● **Exercise directions**:
Write out, unchanged, everything from the opening of the rows below through the line containing "v(-61.08, 59.52) *", with both ends included. Leave the pictures out of your answer.

● **Exercise material**:

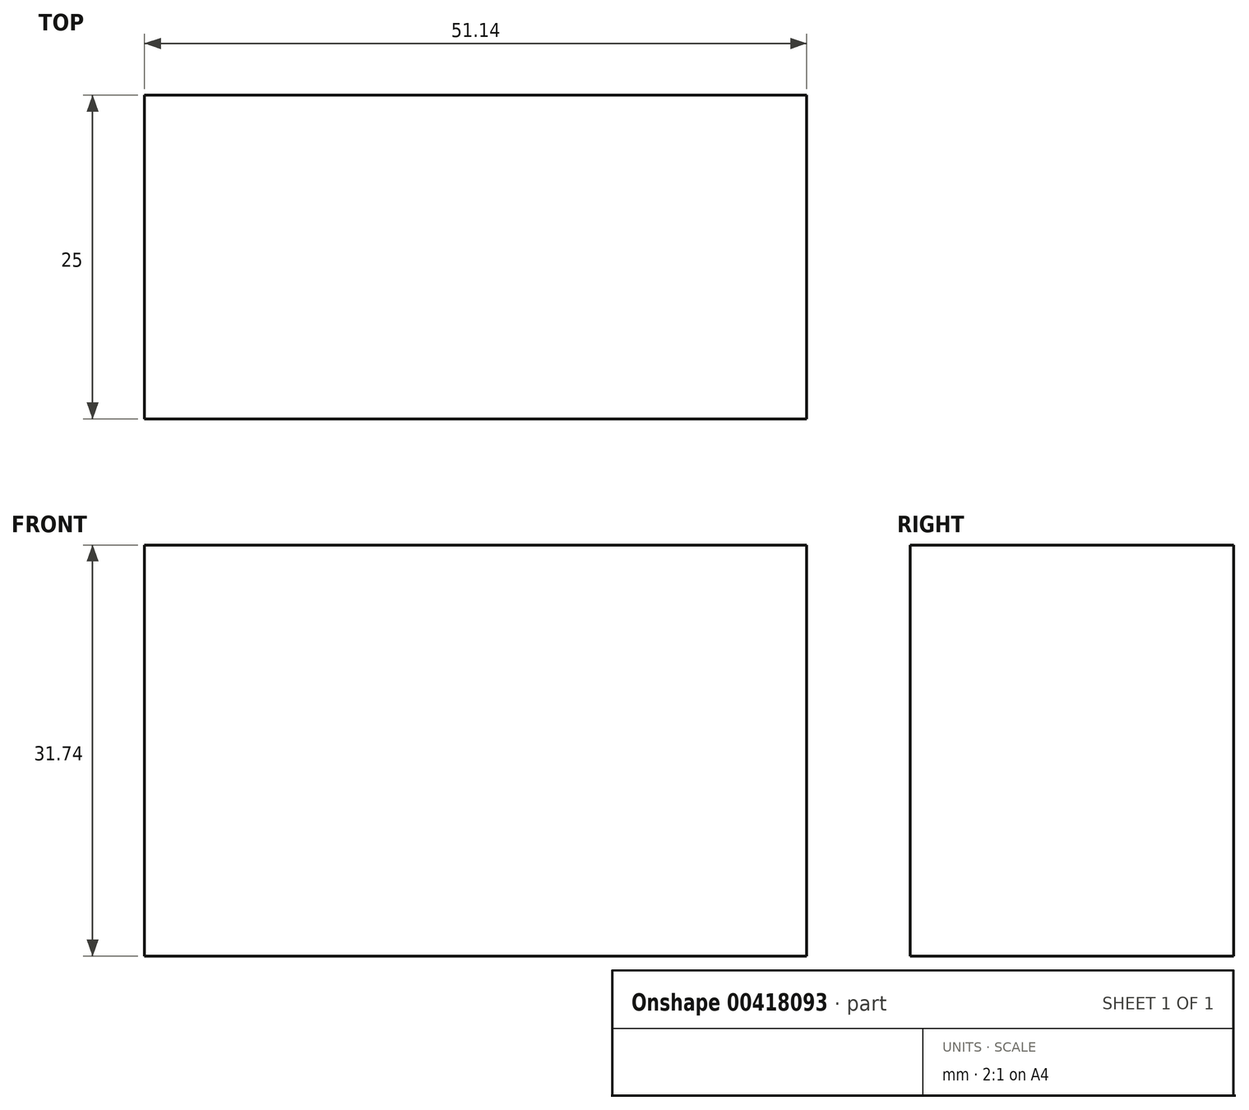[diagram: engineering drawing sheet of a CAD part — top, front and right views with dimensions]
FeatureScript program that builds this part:
annotation { "Feature Type Name" : "Feature", "Feature Type Description" : "" }
export const myFeature = defineFeature(function(context is Context, id is Id, definition is map)
    precondition{}
    {
        {
            var Q0;
            Q0=qCreatedBy(makeId("Front.planeOp"),FACE);
            var sketch = newSketch(context, id + "F0", { "sketchPlane" : qUnion([Q0])});
            skCircle(sketch, "E0", {"center": v(-61.08, 59.52) * mm, "radius": 22.5 * mm});
            skLineSegment(sketch, "E1.bottom", {"start": v(-51.14, 48.94) * mm, "end": v(0, 48.94) * mm});
            skLineSegment(sketch, "E1.top", {"start": v(-51.14, 17.2) * mm, "end": v(0, 17.2) * mm});
            skLineSegment(sketch, "E1.left", {"start": v(-51.14, 48.94) * mm, "end": v(-51.14, 17.2) * mm});
            skLineSegment(sketch, "E1.right", {"start": v(0, 48.94) * mm, "end": v(0, 17.2) * mm});
            skSolve(sketch);
        }
        {
            var Q0;
            {var subQ1=sQuery(id+"F0.wireOp",EDGE,"E1.top");Q0=makeQuery(id+"F0.imprint","IMPRINT",FACE,{"disambiguationData":[TD([[makeQuery(id+"F0.imprint","IMPRINT",EDGE,{"derivedFrom":subQ1}),1.0]])]});}
            var Q1;
            {var subQ0=sQuery(id+"F0.wireOp",EDGE,"E1.bottom");var subQ1=sQuery(id+"F0.wireOp",EDGE,"E0");var subQ2=makeQuery(id+"F0.imprint","INTERSECT",VERTEX,{"derivedFrom":[subQ1,subQ0]});Q1=makeQuery(id+"F0.imprint","IMPRINT",FACE,{"disambiguationData":[TD([[makeQuery(id+"F0.imprint","IMPRINT",EDGE,{"disambiguationData":[TD([[subQ2,1.0]])],"derivedFrom":subQ1}),1.0]])]});}
            extrude(context, id + "F1", {"entities" : qUnion([Q0, Q1]), "depth" : 25 * mm});
        }
    });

● **Correct output**:
[diagram: engineering drawing sheet of a CAD part — top, front and right views with dimensions]
FeatureScript program that builds this part:
annotation { "Feature Type Name" : "Feature", "Feature Type Description" : "" }
export const myFeature = defineFeature(function(context is Context, id is Id, definition is map)
    precondition{}
    {
        {
            var Q0;
            Q0=qCreatedBy(makeId("Front.planeOp"),FACE);
            var sketch = newSketch(context, id + "F0", { "sketchPlane" : qUnion([Q0])});
            skCircle(sketch, "E0", {"center": v(-61.08, 59.52) * mm, "radius": 22.5 * mm});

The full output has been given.